Implementing the algorithm in Python, we have an array of points that represent the positions in the maze. There is also an array of "connections", which indicate which points in the maze are connected to which. Using matplotlib, we can plot walls between points that are not directly connected to each other (since the user shouldn't be able to move between these points) and leave empty space between points that are connected. The result (using a 20x20 grid of points) is this maze:

This maze satisfies the conditions that we wanted. There's only one way to get from the start to the end, and it uses all of the possible "real estate" to make extra paths for the solver to get lost. However, there is some room for improvement. This maze is a decent size, but it still doesn't take too much effort to solve. So it would be useful to generate larger mazes. But larger mazes involve more points, and therefore a bigger tree to construct using Prim's algorithm. So bigger mazes take longer to make. Implementing the algorithm directly, it takes 23 seconds to generate a 20x20 maze. The time taken increases drastically as the size of the maze grows. This is illustrated in the graph below. The "maze size" is the length of one side of the maze, so a maze with a size of 20 is actually a 20x20 maze. The time taken increases so quickly because the algorithm compares every single point that is not in the tree to every single point that is in the tree when generating the maze. The number of calculations required to find the shortest edge (in step 3 of Prim's algorithm above) is maximised when half of the points are connected. For a 20x20 maze, once half the points are connected, there are 200 points in the tree and 200 that are not yet in the tree. This means the computer has to make 200 x 200 = 40,000 distance calculations just to connect the next point! Clearly, we need to figure out some way to make the computer connect the points more quickly.

Optimisation

Luckily, since the points being connected represent a maze, we can take advantage of a very important fact - they form a square grid, where each point has four "neighbours" that are only one unit away from it. This means that the shortest edge between a point in the tree and a point not in the tree will always have a length of one. In other words, we can throw away the distance calculations that slowed things down so much before. We can use the following steps instead:

1. Choose a random point to start the tree.

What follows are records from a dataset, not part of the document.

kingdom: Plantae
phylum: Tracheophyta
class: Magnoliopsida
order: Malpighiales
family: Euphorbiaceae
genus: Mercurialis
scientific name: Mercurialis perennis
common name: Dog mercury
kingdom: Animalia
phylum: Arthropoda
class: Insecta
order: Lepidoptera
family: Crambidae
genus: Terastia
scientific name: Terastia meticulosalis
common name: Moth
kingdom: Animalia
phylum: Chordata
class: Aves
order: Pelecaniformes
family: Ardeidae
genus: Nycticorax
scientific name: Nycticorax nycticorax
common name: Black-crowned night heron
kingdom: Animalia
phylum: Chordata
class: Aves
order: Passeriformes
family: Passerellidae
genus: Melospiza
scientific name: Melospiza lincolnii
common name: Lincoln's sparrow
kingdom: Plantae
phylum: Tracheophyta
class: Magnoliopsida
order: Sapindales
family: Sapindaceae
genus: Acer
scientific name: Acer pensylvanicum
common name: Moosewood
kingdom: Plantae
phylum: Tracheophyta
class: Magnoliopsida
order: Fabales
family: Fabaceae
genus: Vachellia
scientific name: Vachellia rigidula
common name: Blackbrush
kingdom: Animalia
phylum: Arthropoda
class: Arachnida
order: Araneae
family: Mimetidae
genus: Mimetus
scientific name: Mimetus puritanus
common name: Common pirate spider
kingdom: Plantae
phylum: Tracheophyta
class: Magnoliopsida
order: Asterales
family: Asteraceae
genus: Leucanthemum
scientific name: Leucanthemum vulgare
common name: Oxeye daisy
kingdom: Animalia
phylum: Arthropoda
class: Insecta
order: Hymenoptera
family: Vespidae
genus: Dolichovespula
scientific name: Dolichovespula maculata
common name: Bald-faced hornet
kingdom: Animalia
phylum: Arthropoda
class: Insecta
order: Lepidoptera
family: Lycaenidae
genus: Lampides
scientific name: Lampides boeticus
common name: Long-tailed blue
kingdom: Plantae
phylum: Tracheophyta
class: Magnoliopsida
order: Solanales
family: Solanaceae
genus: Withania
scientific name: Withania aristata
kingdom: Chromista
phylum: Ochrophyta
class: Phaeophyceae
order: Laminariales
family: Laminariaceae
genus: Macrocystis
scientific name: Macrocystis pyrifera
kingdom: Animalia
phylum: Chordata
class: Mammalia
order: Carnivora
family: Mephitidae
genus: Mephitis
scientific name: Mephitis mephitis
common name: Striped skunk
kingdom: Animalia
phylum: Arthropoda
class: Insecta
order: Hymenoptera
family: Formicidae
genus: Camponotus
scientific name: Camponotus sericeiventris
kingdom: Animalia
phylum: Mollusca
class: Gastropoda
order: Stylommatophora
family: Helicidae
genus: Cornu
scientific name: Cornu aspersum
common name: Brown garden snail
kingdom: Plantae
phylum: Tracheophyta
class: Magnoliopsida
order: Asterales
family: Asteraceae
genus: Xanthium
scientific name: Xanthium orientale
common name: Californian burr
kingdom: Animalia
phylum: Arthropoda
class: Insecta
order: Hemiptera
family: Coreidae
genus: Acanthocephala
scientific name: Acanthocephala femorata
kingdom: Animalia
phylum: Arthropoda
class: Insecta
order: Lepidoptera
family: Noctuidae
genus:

2. For a point that is not in the tree, if it is a neighbour of a point that is in the tree, connect them to the point in the tree immediately.

3. Repeat step 2 until all points are connected.

This method saves us from the huge number of calculations that were originally required to construct the tree. Using this algorithm, a 20x20 maze can be generated in only 0.75 seconds. As well as that, bigger mazes can be generated in a reasonable amount of time. A 50x50 maze takes about 85 seconds to generate with this algorithm. This is not an insignificant amount of time, but it is much less than it would have taken with the old method. This 50x50 maze is shown:

There is one noticeable difference that the algorithm makes to the "look" of the maze. Fork-like structures appear that were not present before. I thought that this may be a result of what happens when a point has two neighbours that are in the tree. Originally, the code was such that a point would connect to a neighbour on its right, over neighbours on any of the other sides. However, the fork structures continued to be present when this choice was randomised. On the other hand, they do not make the maze much easier to solve, and these new mazes still satisfy the conditions that we wanted at the start. The following graph shows a comparison between the running time of the optimised algorithm and the original algorithm: It is clear that there is a big difference in the running time. The optimised algorithm's running time does begin to increase as the mazes get bigger, but it happens much more slowly than for the original algorithm.

After all that, we finally have a way to generate mazes that have exactly one path from the start to the end. The obvious next step is to create an algorithm that can find this path - a maze solving algorithm. There are several well-known algorithms that can be used for this purpose (e.g. Dijkstra's algorithm, A*), but that's a whole other problem!